### Task directions
Locate, in the data below, the line that contains "of human endometrial" and the line that contains "adenocarcinoma (renal) stained"; reproduce exactly those two lines and every line between them, nothing more.

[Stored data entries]
☆ ☆ ☆

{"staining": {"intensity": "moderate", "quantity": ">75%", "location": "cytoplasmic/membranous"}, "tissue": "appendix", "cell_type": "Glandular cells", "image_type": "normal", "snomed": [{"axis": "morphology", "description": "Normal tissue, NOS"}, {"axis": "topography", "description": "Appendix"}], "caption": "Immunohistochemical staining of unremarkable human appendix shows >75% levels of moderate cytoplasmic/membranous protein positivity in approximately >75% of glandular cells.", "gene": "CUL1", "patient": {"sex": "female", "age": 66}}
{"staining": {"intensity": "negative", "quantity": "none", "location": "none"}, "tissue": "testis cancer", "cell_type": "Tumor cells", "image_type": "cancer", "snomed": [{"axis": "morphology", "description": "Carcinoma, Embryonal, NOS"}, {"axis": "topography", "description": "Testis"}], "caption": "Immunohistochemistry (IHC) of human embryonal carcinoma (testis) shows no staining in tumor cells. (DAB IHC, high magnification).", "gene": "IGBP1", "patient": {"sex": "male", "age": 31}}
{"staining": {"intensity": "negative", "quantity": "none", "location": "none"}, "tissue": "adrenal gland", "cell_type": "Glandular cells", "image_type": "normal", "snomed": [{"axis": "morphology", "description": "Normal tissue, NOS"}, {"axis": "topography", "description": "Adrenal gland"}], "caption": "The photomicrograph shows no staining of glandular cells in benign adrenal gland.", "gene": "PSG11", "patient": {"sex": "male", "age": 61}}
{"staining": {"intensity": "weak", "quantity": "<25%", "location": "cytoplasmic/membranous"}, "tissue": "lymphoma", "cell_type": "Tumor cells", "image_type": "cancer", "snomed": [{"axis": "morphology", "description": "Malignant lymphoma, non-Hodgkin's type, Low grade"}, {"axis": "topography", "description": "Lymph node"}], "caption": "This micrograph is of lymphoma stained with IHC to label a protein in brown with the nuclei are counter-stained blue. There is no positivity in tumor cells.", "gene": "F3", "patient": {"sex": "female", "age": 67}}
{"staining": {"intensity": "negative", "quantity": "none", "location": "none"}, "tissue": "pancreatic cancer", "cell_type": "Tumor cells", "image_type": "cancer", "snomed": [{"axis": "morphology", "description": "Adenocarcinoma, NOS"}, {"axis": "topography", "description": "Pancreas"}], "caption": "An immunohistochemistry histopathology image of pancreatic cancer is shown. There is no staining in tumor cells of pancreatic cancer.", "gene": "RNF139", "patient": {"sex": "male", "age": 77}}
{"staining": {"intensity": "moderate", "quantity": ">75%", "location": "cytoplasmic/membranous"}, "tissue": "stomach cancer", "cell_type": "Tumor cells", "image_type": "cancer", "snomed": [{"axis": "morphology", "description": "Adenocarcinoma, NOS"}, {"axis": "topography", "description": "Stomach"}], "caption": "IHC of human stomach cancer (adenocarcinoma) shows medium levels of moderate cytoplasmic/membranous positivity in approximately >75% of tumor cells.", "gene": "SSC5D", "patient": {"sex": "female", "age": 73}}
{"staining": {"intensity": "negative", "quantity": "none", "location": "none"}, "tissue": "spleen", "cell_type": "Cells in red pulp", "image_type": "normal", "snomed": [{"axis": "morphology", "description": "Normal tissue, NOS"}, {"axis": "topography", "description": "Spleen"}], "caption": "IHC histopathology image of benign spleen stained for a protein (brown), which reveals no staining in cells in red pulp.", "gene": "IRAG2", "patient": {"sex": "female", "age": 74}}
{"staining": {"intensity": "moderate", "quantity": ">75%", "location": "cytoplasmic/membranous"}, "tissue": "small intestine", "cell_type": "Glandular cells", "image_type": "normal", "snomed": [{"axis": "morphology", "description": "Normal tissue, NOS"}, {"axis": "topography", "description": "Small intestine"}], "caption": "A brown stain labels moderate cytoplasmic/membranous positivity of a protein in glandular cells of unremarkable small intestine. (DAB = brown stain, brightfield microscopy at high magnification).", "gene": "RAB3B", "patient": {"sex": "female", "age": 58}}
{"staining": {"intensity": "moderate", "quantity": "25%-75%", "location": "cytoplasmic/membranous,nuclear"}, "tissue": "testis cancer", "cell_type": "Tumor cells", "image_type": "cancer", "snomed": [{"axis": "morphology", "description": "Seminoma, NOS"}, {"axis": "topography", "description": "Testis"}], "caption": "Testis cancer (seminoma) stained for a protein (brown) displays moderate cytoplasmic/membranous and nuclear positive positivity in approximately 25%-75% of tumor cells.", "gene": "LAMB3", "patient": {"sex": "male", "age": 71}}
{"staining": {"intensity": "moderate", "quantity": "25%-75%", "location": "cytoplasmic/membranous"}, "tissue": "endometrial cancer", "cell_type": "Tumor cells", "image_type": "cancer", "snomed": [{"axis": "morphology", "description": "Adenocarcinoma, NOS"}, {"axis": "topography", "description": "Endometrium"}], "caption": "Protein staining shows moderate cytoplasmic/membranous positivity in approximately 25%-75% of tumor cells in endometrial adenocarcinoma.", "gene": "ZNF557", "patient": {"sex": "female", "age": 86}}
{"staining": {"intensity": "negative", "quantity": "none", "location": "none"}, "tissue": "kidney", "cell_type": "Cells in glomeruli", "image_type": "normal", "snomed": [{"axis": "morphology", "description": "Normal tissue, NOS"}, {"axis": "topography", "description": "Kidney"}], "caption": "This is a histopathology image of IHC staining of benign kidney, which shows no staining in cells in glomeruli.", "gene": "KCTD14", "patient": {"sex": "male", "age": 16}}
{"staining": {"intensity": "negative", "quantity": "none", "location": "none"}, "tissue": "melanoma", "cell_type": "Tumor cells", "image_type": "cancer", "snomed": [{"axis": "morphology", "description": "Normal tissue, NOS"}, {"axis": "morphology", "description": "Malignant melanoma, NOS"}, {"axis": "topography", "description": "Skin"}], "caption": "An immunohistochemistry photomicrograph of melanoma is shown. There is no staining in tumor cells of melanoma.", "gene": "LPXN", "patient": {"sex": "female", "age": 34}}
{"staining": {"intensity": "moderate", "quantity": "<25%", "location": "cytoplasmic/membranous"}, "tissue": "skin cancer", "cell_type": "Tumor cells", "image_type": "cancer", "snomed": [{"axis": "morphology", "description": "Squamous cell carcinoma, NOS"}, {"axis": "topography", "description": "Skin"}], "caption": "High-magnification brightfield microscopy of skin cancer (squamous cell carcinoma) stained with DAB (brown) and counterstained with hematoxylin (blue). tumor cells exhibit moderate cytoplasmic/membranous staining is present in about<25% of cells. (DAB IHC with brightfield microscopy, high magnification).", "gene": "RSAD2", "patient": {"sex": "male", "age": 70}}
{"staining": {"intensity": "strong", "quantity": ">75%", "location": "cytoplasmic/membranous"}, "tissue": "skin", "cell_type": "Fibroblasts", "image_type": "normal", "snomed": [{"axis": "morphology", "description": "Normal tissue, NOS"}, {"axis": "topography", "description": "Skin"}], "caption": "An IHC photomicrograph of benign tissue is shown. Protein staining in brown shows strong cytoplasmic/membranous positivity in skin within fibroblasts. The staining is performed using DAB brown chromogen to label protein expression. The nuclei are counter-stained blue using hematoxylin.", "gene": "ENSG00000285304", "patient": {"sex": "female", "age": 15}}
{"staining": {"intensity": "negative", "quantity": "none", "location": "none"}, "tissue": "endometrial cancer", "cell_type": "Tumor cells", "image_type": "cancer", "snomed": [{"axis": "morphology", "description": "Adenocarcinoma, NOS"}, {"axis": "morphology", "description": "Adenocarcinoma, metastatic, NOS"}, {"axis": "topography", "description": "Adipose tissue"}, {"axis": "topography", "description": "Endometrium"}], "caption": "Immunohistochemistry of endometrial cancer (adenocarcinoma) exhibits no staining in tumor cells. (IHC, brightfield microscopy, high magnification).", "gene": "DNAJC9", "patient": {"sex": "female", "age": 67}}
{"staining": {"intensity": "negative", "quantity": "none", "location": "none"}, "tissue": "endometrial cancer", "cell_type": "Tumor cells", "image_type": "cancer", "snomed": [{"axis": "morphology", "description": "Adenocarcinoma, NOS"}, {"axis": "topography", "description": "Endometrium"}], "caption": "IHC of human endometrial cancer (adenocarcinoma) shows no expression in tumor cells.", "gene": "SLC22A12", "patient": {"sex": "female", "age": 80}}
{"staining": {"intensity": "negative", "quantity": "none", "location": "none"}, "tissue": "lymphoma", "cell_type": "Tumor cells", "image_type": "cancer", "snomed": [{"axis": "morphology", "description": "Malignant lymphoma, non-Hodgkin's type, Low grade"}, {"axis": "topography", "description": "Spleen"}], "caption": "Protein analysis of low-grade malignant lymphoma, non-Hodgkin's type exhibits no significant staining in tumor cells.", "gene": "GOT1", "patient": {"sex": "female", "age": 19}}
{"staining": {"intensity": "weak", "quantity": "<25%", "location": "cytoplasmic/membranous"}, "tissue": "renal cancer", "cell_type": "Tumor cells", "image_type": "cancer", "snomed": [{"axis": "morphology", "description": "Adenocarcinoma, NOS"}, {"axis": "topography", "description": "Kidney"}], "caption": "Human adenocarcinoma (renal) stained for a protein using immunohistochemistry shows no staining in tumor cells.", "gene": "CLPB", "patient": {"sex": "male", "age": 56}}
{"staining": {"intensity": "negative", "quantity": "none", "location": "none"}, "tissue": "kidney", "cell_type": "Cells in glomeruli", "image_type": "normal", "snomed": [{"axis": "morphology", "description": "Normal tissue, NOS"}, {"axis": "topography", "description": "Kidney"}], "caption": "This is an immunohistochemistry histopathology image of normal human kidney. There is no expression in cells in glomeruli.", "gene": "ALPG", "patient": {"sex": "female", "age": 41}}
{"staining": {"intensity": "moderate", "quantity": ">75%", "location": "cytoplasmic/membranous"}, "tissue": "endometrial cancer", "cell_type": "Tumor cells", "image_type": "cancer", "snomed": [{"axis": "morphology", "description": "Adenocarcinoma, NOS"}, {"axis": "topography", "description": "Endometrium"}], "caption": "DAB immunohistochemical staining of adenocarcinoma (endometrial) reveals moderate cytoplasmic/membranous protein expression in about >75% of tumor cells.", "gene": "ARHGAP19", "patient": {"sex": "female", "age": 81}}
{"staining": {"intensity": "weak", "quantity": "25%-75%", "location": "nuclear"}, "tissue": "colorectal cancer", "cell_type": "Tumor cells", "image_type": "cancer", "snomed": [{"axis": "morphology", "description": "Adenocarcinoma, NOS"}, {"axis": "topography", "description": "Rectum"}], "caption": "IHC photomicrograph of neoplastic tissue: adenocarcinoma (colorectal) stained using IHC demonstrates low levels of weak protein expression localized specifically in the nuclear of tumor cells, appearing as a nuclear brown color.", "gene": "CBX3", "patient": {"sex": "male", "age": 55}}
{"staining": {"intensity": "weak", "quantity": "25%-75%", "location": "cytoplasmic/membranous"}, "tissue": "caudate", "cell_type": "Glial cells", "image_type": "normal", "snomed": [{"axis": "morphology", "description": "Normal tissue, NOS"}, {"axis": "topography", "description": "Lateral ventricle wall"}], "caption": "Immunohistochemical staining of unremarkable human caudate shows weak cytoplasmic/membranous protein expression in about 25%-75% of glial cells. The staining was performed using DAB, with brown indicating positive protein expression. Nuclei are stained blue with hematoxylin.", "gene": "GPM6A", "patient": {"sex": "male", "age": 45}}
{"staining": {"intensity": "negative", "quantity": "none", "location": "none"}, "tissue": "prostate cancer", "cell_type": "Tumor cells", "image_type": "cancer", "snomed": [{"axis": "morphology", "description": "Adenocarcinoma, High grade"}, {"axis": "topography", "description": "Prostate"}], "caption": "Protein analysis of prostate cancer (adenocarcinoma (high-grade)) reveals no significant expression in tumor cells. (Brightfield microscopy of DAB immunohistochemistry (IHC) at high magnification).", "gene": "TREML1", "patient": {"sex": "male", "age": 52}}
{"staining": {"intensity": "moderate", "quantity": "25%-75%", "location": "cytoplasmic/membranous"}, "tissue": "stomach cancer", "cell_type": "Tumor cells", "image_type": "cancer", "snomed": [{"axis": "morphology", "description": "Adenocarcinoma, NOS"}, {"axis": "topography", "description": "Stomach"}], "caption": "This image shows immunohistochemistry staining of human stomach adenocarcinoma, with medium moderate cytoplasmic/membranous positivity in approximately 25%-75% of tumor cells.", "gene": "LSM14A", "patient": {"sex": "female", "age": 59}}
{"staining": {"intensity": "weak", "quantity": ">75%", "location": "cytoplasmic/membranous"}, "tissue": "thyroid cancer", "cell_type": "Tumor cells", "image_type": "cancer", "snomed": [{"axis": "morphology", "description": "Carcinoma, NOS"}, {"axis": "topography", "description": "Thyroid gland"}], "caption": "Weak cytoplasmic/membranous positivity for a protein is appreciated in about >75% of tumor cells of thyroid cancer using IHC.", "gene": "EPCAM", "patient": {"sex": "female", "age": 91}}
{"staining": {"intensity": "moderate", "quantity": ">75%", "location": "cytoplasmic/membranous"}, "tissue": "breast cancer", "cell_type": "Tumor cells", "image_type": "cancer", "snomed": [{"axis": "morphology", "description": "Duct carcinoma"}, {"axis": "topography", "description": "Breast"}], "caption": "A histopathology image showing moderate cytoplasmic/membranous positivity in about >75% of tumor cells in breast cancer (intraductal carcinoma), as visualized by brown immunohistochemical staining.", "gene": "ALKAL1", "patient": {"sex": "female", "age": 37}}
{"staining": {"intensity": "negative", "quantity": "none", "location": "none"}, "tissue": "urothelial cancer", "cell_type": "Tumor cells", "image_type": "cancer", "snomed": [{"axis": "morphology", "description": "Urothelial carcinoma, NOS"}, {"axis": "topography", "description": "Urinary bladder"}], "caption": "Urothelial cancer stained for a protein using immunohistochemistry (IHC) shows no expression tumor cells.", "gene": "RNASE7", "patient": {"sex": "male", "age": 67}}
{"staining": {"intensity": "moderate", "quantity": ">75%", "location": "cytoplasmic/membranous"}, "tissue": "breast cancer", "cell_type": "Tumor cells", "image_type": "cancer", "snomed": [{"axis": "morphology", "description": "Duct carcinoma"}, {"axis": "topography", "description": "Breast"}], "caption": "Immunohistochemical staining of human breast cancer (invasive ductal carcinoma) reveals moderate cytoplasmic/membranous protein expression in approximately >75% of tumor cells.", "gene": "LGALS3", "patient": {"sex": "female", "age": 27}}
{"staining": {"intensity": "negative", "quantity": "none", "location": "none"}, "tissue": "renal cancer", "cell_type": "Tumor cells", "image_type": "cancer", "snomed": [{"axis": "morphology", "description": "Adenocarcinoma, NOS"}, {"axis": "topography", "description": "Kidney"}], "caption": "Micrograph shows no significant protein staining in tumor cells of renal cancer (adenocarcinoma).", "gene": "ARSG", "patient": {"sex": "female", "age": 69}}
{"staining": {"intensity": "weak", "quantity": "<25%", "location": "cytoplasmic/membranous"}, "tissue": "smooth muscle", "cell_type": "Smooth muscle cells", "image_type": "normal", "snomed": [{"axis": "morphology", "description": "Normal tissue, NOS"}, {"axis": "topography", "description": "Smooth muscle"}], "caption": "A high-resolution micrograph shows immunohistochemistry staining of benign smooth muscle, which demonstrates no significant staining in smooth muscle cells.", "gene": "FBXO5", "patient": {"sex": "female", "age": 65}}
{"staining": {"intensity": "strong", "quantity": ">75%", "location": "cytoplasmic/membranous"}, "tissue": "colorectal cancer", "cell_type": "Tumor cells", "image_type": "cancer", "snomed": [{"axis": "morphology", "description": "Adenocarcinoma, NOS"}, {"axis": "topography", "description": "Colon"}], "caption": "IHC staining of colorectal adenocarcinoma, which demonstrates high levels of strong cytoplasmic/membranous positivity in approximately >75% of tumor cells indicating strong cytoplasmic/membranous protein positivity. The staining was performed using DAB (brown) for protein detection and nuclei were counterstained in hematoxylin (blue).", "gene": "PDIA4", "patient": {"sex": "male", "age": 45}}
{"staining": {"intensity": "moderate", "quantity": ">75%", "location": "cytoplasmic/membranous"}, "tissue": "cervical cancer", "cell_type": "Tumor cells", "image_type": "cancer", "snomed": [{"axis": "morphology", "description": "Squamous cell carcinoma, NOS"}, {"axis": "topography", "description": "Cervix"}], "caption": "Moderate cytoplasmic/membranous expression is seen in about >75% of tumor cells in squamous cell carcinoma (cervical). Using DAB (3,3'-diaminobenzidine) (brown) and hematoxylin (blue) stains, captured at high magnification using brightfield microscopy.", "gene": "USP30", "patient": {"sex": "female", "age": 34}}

☆ ☆ ☆

### Answer section
{"staining": {"intensity": "negative", "quantity": "none", "location": "none"}, "tissue": "endometrial cancer", "cell_type": "Tumor cells", "image_type": "cancer", "snomed": [{"axis": "morphology", "description": "Adenocarcinoma, NOS"}, {"axis": "topography", "description": "Endometrium"}], "caption": "IHC of human endometrial cancer (adenocarcinoma) shows no expression in tumor cells.", "gene": "SLC22A12", "patient": {"sex": "female", "age": 80}}
{"staining": {"intensity": "negative", "quantity": "none", "location": "none"}, "tissue": "lymphoma", "cell_type": "Tumor cells", "image_type": "cancer", "snomed": [{"axis": "morphology", "description": "Malignant lymphoma, non-Hodgkin's type, Low grade"}, {"axis": "topography", "description": "Spleen"}], "caption": "Protein analysis of low-grade malignant lymphoma, non-Hodgkin's type exhibits no significant staining in tumor cells.", "gene": "GOT1", "patient": {"sex": "female", "age": 19}}
{"staining": {"intensity": "weak", "quantity": "<25%", "location": "cytoplasmic/membranous"}, "tissue": "renal cancer", "cell_type": "Tumor cells", "image_type": "cancer", "snomed": [{"axis": "morphology", "description": "Adenocarcinoma, NOS"}, {"axis": "topography", "description": "Kidney"}], "caption": "Human adenocarcinoma (renal) stained for a protein using immunohistochemistry shows no staining in tumor cells.", "gene": "CLPB", "patient": {"sex": "male", "age": 56}}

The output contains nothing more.